‘People are going to die’: Hospitals in Half the States are Facing a Massive Staffing Shortage as COVID-19 Surges

November 20, 2020 by Christen Aldrich

Filed under COVID-19 for Employers, COVID-19 for the Workforce, Recruitment & Volunteers

Last modified November 23, 2020

According to this article from STAT News, hospitals in at least 25 states are critically short of nurses, doctors, and other staff as coronavirus cases surge across the United States. The situation has gotten so bad that in some places, severely ill patients have been transferred hundreds of miles for an available bed — from Texas to Arizona, and from central Missouri to Iowa. And although many of these hospitals have been stockpiling PPE and other necessary equipment for months, it does no good without adequate staffing.

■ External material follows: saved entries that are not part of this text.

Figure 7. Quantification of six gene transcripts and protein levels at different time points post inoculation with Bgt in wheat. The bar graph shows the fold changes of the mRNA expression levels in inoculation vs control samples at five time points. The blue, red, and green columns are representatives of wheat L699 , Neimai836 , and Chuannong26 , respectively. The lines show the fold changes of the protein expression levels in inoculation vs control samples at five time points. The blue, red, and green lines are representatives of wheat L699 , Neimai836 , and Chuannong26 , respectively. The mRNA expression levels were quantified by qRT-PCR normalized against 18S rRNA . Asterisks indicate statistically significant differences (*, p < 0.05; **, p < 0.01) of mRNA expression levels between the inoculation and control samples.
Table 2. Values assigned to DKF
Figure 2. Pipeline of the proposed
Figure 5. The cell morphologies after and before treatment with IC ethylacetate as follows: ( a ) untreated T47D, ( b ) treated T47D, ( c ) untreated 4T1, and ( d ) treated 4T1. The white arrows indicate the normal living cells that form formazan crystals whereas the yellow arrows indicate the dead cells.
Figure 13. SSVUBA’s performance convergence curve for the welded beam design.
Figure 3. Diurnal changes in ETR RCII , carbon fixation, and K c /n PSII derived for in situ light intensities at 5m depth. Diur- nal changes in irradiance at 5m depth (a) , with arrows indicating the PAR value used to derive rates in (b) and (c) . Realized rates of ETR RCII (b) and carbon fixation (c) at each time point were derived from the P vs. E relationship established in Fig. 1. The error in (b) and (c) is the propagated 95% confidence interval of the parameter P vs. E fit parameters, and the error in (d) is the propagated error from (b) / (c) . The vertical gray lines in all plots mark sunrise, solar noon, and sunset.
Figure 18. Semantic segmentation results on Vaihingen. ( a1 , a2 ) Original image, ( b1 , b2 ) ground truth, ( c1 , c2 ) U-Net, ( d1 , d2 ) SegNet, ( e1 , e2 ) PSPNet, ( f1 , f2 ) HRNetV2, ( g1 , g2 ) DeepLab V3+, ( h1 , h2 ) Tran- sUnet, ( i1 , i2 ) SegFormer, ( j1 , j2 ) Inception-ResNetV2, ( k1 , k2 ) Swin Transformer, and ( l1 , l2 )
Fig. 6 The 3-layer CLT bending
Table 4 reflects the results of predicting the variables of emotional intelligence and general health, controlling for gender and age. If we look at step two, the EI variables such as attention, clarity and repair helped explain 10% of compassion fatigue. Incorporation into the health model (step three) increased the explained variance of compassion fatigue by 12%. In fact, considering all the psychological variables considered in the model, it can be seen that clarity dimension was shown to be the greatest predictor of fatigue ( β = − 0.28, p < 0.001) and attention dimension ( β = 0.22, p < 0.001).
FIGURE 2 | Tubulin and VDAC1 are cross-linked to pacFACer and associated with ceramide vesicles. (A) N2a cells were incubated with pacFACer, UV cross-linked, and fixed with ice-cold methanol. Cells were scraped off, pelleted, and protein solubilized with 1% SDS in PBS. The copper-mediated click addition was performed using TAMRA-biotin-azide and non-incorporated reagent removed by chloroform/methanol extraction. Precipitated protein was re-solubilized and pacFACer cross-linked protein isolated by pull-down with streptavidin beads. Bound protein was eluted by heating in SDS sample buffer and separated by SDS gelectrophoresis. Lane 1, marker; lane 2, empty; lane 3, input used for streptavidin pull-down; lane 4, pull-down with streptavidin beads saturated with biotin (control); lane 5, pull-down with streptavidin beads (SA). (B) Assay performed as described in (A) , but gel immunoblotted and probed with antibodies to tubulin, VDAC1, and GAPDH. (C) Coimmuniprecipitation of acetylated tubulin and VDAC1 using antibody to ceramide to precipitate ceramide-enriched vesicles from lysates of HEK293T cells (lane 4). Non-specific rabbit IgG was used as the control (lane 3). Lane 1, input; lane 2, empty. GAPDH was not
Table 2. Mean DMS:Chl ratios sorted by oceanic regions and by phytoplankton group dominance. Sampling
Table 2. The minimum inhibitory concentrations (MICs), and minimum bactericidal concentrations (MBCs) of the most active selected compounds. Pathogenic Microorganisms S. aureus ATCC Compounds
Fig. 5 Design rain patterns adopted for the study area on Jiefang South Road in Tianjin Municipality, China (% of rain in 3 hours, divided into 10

“Care is about more than a room with a hospital bed. It’s about medical professionals taking care of patients,” said John Henderson, chief executive of the Texas Organization of Rural & Community Hospitals (TORCH). “If you don’t have the staff to do that, people are going to die.”

Staffing shortages are a serious concern in multiple regions. Intensive care unit nurses, who typically oversee no more than two patients at a time, are now being pushed to care for six to eight patients to make up for the shortfall. The shortages are mainly caused by overwhelming numbers of patients as coronavirus spreads, combined with decreasing staff levels as nurses and doctors themselves fall sick or have to quarantine after being exposed to infected people.

What most worries hospital officials is that COVID-19 has not yet reached its peak. “What I’m scared of, leading up to the holidays, is what’s going to happen immediately after Thanksgiving,” said Hancock, a Texas emergency physician. “Then everyone gets into a crisis situation and there’s nobody who can go help.”